[SERVER-17299] Extraneous memory allocations in snappy hurt WiredTiger performance on Windows Created: 16/Feb/15  Updated: 19/Sep/15  Resolved: 24/Feb/15

Status: Closed
Project: Core Server
Component/s: WiredTiger
Affects Version/s: 3.0.0-rc8
Fix Version/s: 3.0.0-rc10, 3.1.0

Type: Bug Priority: Critical - P2
Reporter: Nick Judson Assignee: Mark Benvenuto
Resolution: Done Votes: 0
Labels: wiredtiger
Remaining Estimate: Not Specified
Time Spent: Not Specified
Original Estimate: Not Specified

Attachments: File MongoPerfTest.7z     PNG File mongo1.png     PNG File mongo2.png     PNG File mongo3.png     PNG File mongo4.png     PNG File mongo5.png     PNG File mongo6.png     PNG File mongo7.png     PNG File mongo8.png    
Issue Links:
Duplicate
Backwards Compatibility: Fully Compatible
Operating System: ALL
Backport Completed:
Steps To Reproduce:

I have 50 threads bulk inserting 100 <1k documents as fast as Mongo will take them.

Using the MMap engine doesn't show this behavior.

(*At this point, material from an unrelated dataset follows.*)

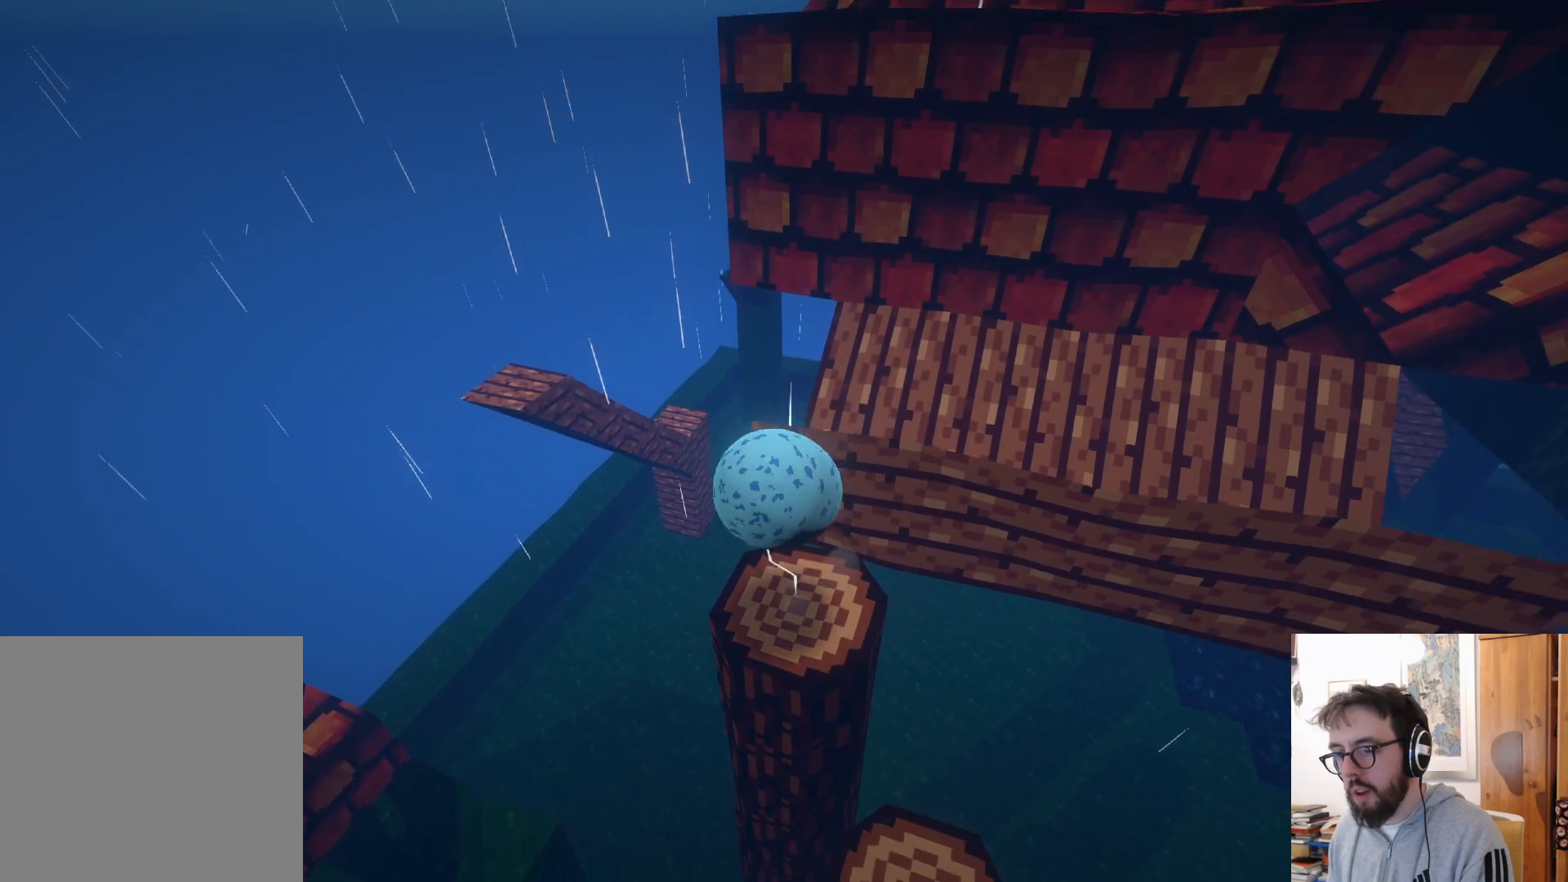
{"buttons": [], "left_stick": "left", "right_stick": "center", "events": [[67, "left_stick", "right"], [400, "left_stick", "up"], [500, "left_stick", "left"]]}
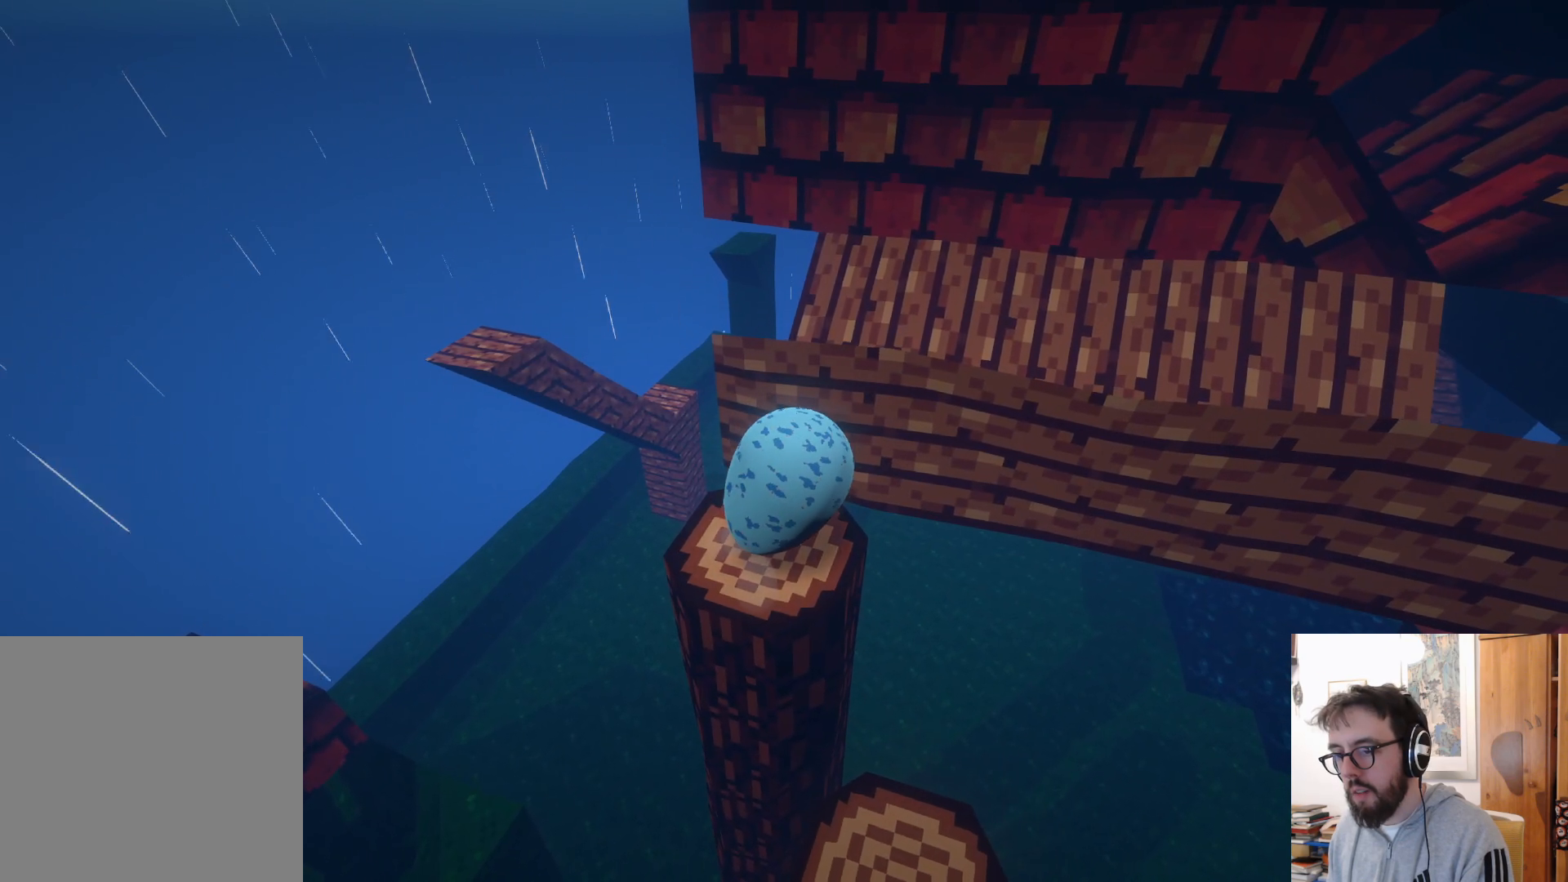
{"buttons": [], "left_stick": "down", "right_stick": "center", "events": [[267, "left_stick", "down"]]}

Right now, after running for ~8 minutes, my cpu is sitting at 23% and the insert rate is at 11k/s.

I don't know if this is expected or not, but it seems like quite a dramatic drop off.

Participants:

 Description   

WiredTiger starts at an insertion rate of 40k/sec, and slows down to 15k/sec within 2 minutes.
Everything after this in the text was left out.